Semua ini mungkin terasa sangat misterius, sulit dimengerti dan tidak relevan dengan kehidupan Anda. Tetapi sistem persembahan korban dalam Perjanjian Lama mempersiapakan konteks bagi kematian Yesus di salib. Dia datang untuk menjadi persembahan korban terakhir bagi dosa-dosa dunia. Dalam perkataan Yohanes Pembaptis, Dia adalah Anak Domba Allah yang menghapus dosa dunia (Yoh.1:29). KedatanganNya sebagai persembahan korban terakhir yang sempurna bagi dosa juga menjelaskan pentingnya Dia harus menjalani hidup yang tanpa dosa. Tidak seperti para imam di bawah sistem persembahan korban. Dia tidak perlu membawa hewan persembahan korban bagi dosa-dosaNya sendiri. Sebaliknya Dia mempersembahkan diriNya (bnd. Ibrani 7:26-27). Jika Yesus manusia yang berdosa, persembahan diriNya sendiri tidak ada gunanya. Namun, karena Dia tidak pernah berdosa maka Dia dapat mati menggantikan kita sebagai korban penebus dosa. Sehingga orang dapat memandangnya bahwa sebenarnya dirinyalah yang patut dihukum. Namun, kini hukuman itu telah diambil alih oleh Yesus. Orang yang memahaminya pastilah tidak akan mengulangi dosa-dosa yang pernah ia lakukan. Mengapa? Karena ia menyadari betapa mahalnya penebusan dosa itu. Anda tidak bisa membelinya, seperti membeli kambing atau domba!

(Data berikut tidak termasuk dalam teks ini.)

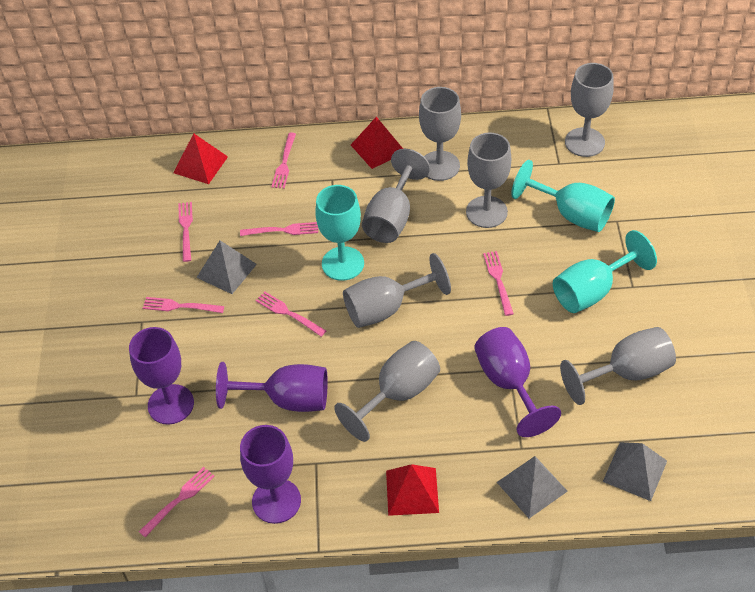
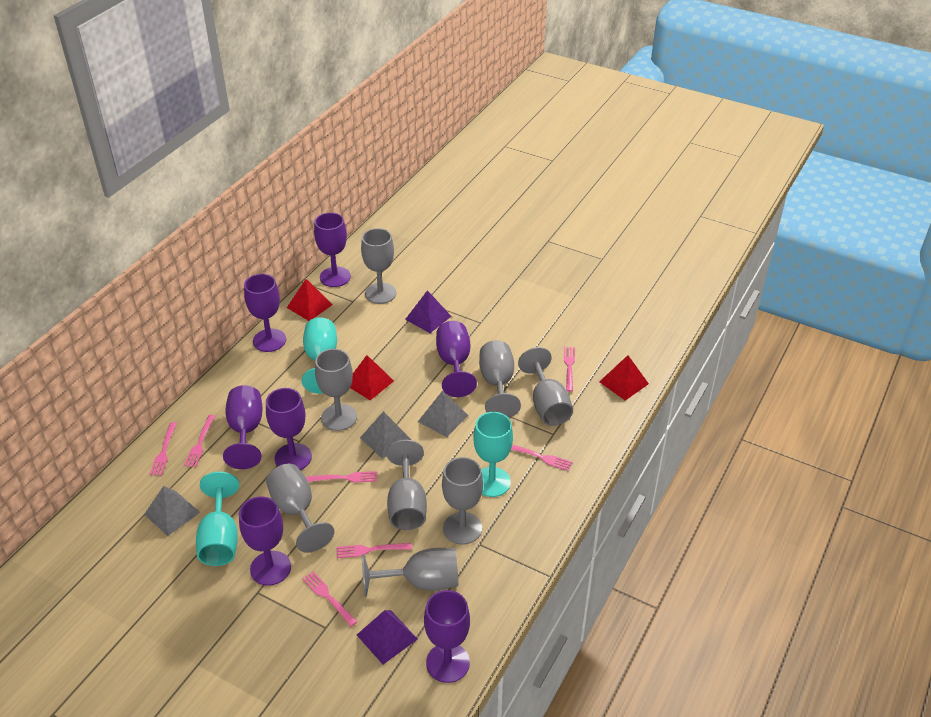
grey goblet: 7 -> 8
purple goblet: 4 -> 7
purple pyramid: 0 -> 2

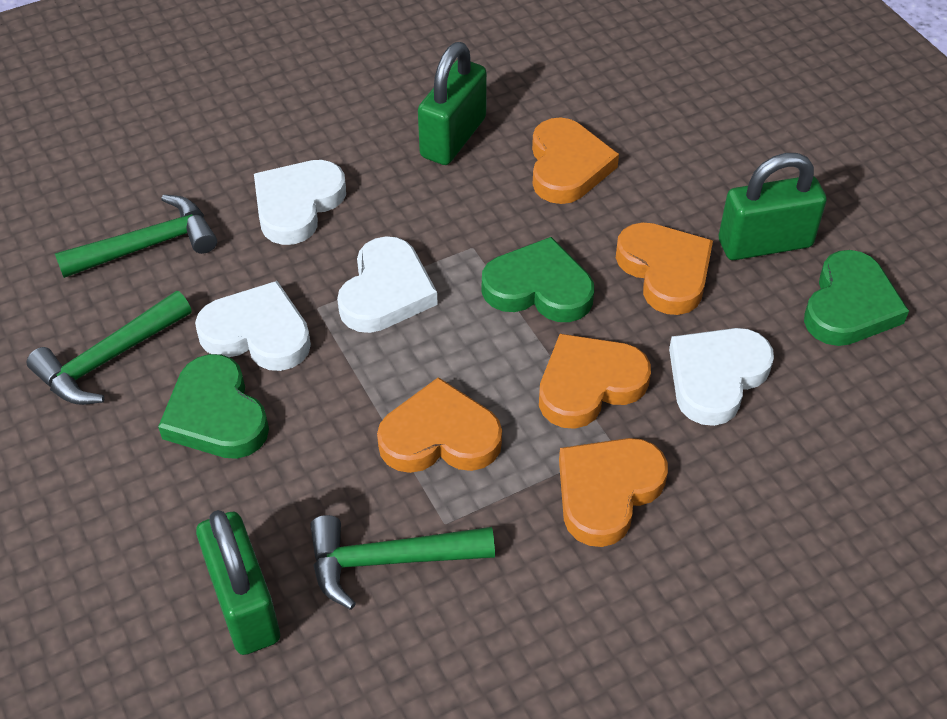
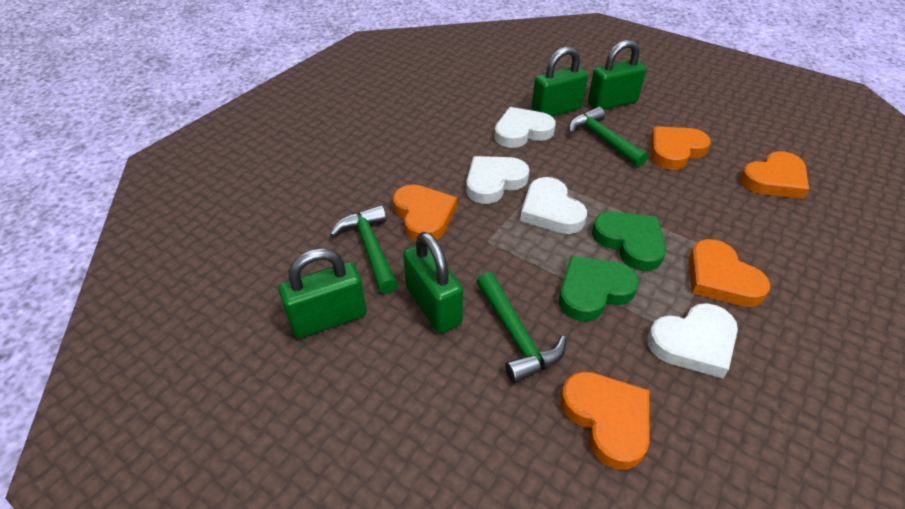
green heart: 3 -> 2
green padlock: 3 -> 4

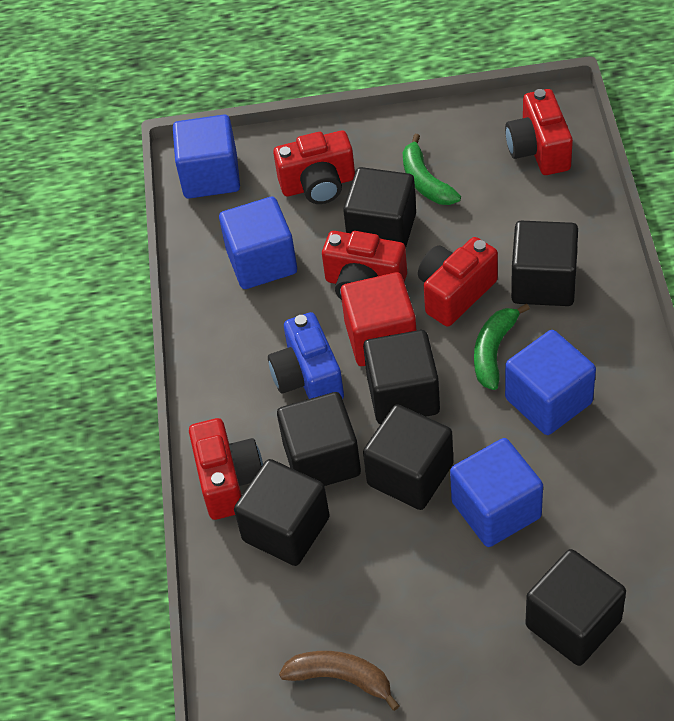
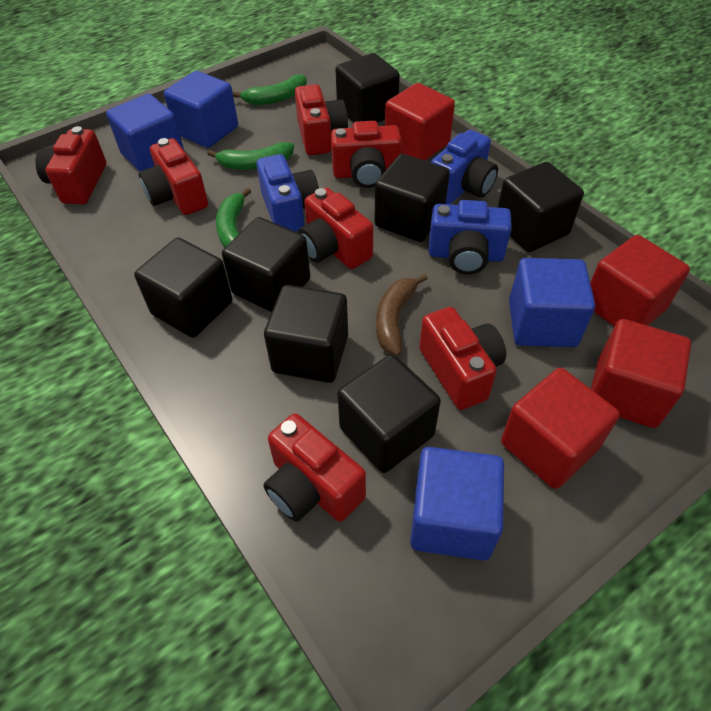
blue camera: 1 -> 3
green banana: 2 -> 3
red camera: 5 -> 7
red cube: 1 -> 4

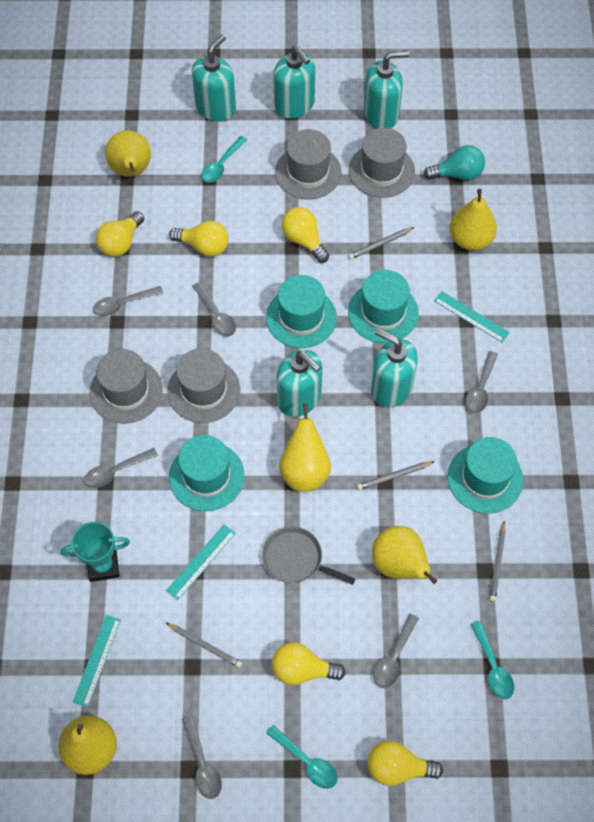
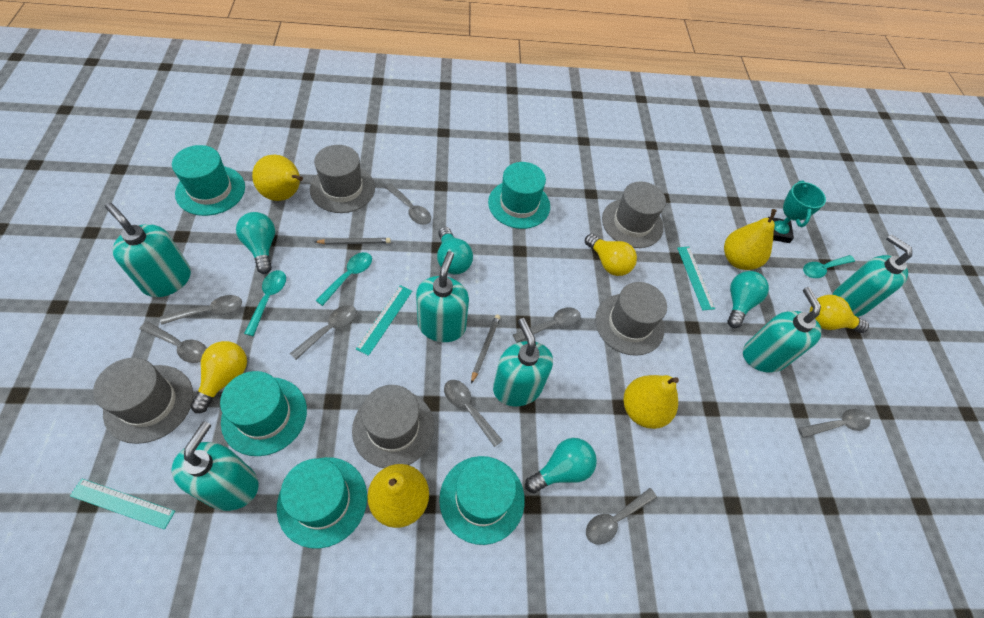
grey hat: 4 -> 5
grey pan: 1 -> 0
grey pencil: 4 -> 2
grey spoon: 6 -> 8
turquoise hat: 4 -> 5
turquoise light bulb: 1 -> 4
turquoise soap dispenser: 5 -> 6
yellow light bulb: 5 -> 3
yellow pear: 5 -> 4

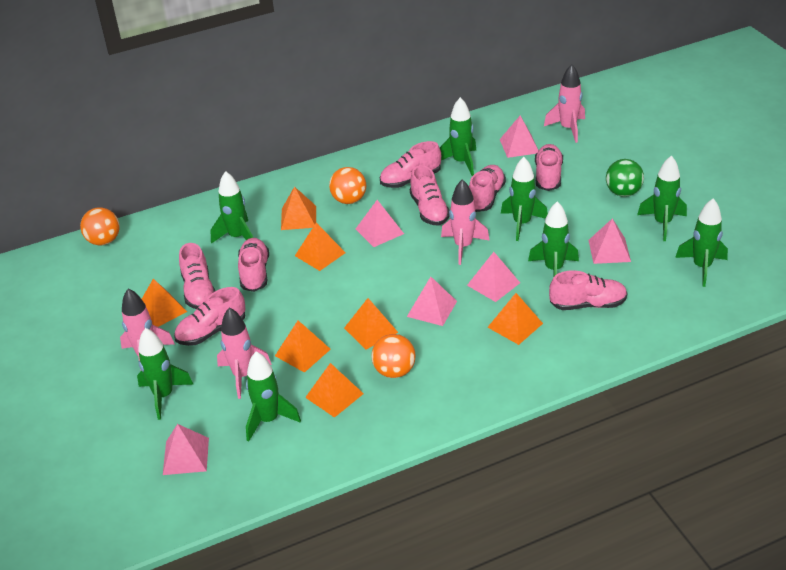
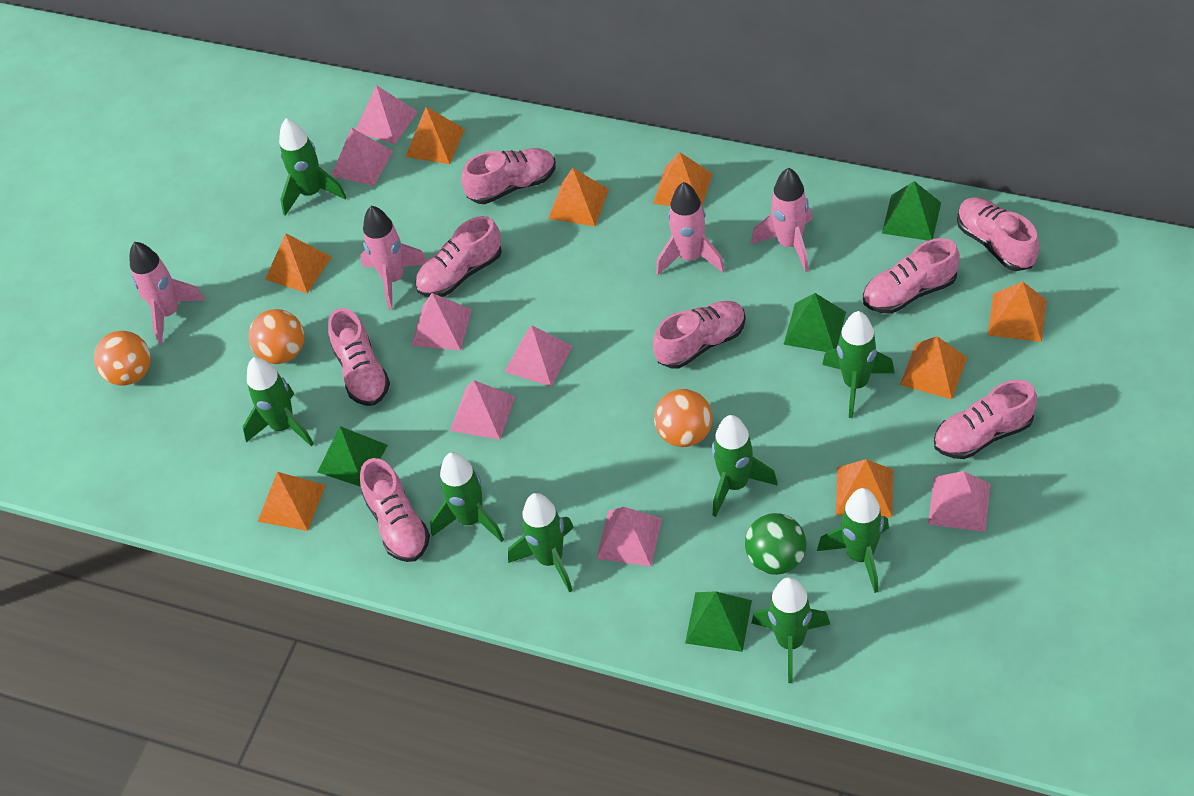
green pyramid: 0 -> 4
orange pyramid: 7 -> 8
pink pyramid: 6 -> 7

Tetelestai! Sudah selesai! Sudah paripurna Yesus menyelesaikan tugas penebusan dosa. Berkaca dari apa yang dilakukan Yesus, maka kita pun mesti mempunyai tekad yang sama dalam mengemban misi kehidupan ini. Bila saat ini beban hidup terasa berat, perjuangan mengikut Tuhan tidak mudah, ingatlah apa yang dikatakan Yesus: tetelestai!